Governing boards nationwide have sometimes turned to presidents from nontraditional backgrounds to provide fresh solutions to perennial challenges — thinking a corporate-minded individual might be better positioned to correct financial woes, for instance. An American Council on Education review of college presidents found that in 2016, about 15% came from outside higher ed.
However, these types of presidents haven't always succeeded in their roles, sometimes stumbling with colleges' shared governance model.
Simon Newman, former president of Mount St. Mary's University, in Maryland, was a longtime businessman hired in 2015 to help the small Catholic institution set a stronger financial course.
But his corporate attitude grated on faculty and students at the university. In 2016 he resigned following caustic comments in which he likened low-performing, first-year students to bunnies that should be shot and drowned. He'd also fired two faculty members who were critical of him, one of whom had tenure.
The Wisconsin system regent board cast Rothman as having deep knowledge of the problems plaguing it. Rothman has a Harvard Law School degree and guides the Foley law firm's strategic planning as its CEO. He is also a practicing lawyer, specializing in such topics as mergers and acquisitions, capital markets and corporate governance. He will earn $550,000 a year.

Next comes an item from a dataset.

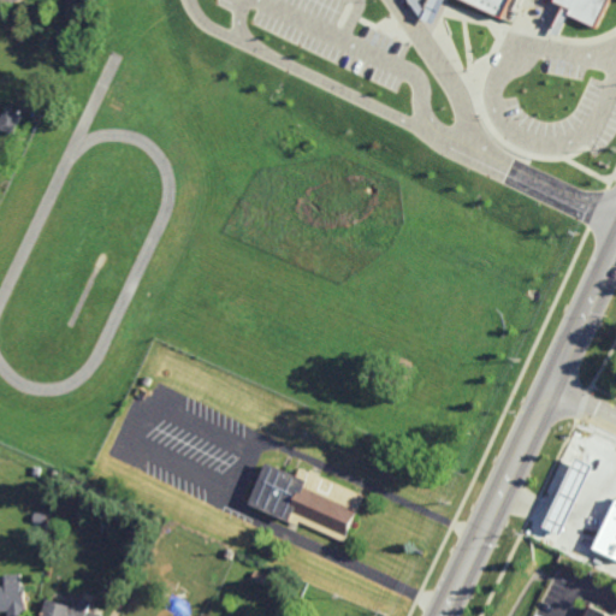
[(610,0),(598,27),(570,15),(573,9),(556,1),(556,0),(513,0),(505,17),(467,0),(610,0)]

"He has the leadership and executive management skills our university system needs," Karen Walsh, the regent board's vice president, said in a statement. "He understands organizations. He builds consensus. He believes in the profound value of higher education.”
This closes a long-running and sometimes fraught presidential search.
After former system President Ray Cross announced his departure in 2019, the regents in 2020 named Jim Johnsen, then president of the University of Alaska System, as the sole finalist for the job.
But Johnsen, citing "process issues," abruptly withdrew from the search right before the Wisconsin system was due to make him a formal offer.
Johnsen had endured significant criticism from students and faculty within the system. They questioned his record in Alaska, where he was the subject of two no-confidence votes over shared governance concerns.
Johnsen, who resigned from the Alaska system in 2020, had decades in higher education administration, similar to the UW-Eau Claire chancellor, the regents' other top pick for the job.
Critics have also felt the search was far too opaque.
"No public interview. Never worked in higher ed. Announced on a Friday afternoon," Nicholas Fleisher, a linguistics professor at UW-Milwaukee and president of the American Association of University Professors' Wisconsin conference, posted to Twitter that day.
"Not a good look for the Regents," Fleisher wrote, adding that "we have to reserve judgment on Rothman."
The system's interim president, former Wisconsin governor Tommy Thompson, will step down effective March 18. Mike Falbo, a former president of the regents, will serve in the position until Rothman begins in June.